Beyond Terror (1980)
3/10
Beyond awful.
3 July 2021
Warning: Spoilers
A desperate middle-aged man picks up a rough looking young woman for a spot of al fresco slap and tickle; he gets a knife in his gut for his troubles. The woman, Lola (Raquel Ramírez), is a member of a brutal biker gang who have no qualms about using extreme violence to line their pockets. During a hold-up at a diner, the gang take a wealthy couple hostage and, after shooting the other patrons and staff in cold blood, escape in a car. An altercation between kidnapper and prisoner results in a crash, leaving the group to head out on foot, eventually arriving at a remote house. After killing a guard dog, they enter the house, beat the elderly woman who lives there, steal any valuables and set fire to the place, killing the old lady and a young boy (her grandson?) in the process. What they don't realise is that the old lady is in league with Satan, and death won't stop her from taking revenge.

'Things that can't be explained are happening', says Lola as the gang begin to experience strange occurrences in the old derelict church where they hide out. That's one hell of an understatement: for the latter half of Spanish biker/horror Beyond Terror, director Tomás Aznar delivers one inexplicable scene after another with not a care in the world for logic or narrative cohesion. The silly supernatural shenanigans certainly come as a bit of a surprise (and a massive let down) after the gritty mean-spirited realism of the opening scenes. The 'happenings that can't be explained' include a dog and a boy appearing and disappearing, male hostage Jorge being burnt to to a crisp in an exploding car, visitations from the dead, green goop and foam dripping from a ceiling, and some ancient mummies coming back from the dead to attack those who try to steal their treasure (the priceless crowns of the Visigoths!). None of this is particularly well-handled, with zero suspense or tension, and a dreary pace; worse still, it is virtually gore-less, at least until the very end when Nico is left with an eyeball hanging out and Lola's head erupts in a welter of blood and brain matter.

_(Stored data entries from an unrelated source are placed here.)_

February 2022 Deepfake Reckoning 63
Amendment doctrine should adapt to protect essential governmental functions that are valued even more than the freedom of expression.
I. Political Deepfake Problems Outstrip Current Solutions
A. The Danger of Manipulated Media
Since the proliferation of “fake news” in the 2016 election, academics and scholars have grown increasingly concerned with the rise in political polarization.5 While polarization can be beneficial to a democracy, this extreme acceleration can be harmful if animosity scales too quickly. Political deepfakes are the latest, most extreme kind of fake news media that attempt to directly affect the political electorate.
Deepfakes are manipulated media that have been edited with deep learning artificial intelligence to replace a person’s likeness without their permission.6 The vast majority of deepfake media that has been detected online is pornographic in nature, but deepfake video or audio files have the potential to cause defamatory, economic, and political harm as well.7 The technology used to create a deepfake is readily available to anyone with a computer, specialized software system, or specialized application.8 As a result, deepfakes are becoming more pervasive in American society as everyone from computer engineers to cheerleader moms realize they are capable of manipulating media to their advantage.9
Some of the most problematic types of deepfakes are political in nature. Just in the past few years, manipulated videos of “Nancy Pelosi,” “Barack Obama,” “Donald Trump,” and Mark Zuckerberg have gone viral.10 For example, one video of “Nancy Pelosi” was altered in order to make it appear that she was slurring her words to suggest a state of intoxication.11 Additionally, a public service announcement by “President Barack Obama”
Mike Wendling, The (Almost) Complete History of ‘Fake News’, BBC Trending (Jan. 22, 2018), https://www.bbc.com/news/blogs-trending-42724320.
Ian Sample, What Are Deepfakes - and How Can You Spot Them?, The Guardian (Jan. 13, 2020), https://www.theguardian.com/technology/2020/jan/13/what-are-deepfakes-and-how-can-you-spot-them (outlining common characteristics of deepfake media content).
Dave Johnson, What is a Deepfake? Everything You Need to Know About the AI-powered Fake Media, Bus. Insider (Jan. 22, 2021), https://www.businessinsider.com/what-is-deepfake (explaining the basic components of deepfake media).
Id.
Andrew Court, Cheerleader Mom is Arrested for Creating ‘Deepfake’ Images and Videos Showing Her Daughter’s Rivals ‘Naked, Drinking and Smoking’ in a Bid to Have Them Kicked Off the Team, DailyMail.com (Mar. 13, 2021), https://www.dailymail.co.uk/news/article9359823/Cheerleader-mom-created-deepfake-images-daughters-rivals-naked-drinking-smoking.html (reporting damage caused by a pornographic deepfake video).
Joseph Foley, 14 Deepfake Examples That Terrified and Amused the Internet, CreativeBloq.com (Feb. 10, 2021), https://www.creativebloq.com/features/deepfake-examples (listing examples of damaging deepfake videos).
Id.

3/10. The gang's sadistic crime spree is reasonably entertaining, but the rest of the film is much less so, the only other memorable moments being the messy exploding head gag and an occasional spot of sleaze: hostage Linda (Alexia Loreto) and gang leader Chema (Francisco Sánchez Grajera) have sex in the church while biker Nico chokes the chicken in front of a nonchalant Lola, and Lola shoots up Nico with heroin before giving him head.